If I had traded Queens on the position on the left, I win. On the right, I just move my king over and trade queens next move to win. I played a great game but missed these two Endgame 101 positions, kept avoiding the Queen trade and the game ended in a draw. At least I only gave away half a point.

  When I was playing I didn’t notice any noise, but when I stopped I couldn’t help hearing the refugees from a trailer park that had congregated at the benches that had been taken from the shelter and left by the tree. Their continual feeding frenzy was interrupted by various curses, proclamations of how loud and odoriffic their last gas was, and the arguing every time a little kid had to go to the bathroom over who was going to take them. They also had an ATV that some lady was riding on at top speed with different small kids in her lap and no one had any helmets. If the ATV had flipped over the trailer park family would have sued the ATV maker, the park, and probably me for having a distracting chess tournament. I don’t think the players noticed them too much, but that is the risks of playing outdoors.

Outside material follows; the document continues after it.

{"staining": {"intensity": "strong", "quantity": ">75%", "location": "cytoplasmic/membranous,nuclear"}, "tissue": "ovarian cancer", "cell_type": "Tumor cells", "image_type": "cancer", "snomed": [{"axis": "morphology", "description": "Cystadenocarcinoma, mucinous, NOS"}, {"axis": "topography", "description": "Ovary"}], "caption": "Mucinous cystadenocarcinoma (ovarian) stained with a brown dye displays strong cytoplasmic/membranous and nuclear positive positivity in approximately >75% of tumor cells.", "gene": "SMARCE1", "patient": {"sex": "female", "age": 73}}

Just as the Brontosaurus had to eat 23 hours a day to maintain it's weight, the pride of the Des Moines trailer park community's 'need to feed' resulted in an occasional respite from the loud cursing and reviews of the most recent 'gas' attack. I used super zoom on the camera because I was afraid if I got too close, my camera would have been stuffed between 2 slices of bread and eaten.

  The tournament finished around 5:30, I packed up and had dinner with Jose while we hashed out the rest of the camp curriculum. The tournament went well enough that I am going to go ahead and have the same tournament next month (I already have the shelter reserved, but I am going to make sure to get all the picnic benches in the shelter to encourage the trailer park family to go elsewhere). The 3 round tournament idea was well received and I think it may be worth a try even when I have winter tournament in the school. A drawback is many parents won’t travel for only a few hours of chess, but it may help to keep the local parents involved knowing that their child’s tournament won’t be an all day affair.

A model spectator at a chess tournament. Quiet, unassuming, and well behaved.
This fellow is welcome back anytime.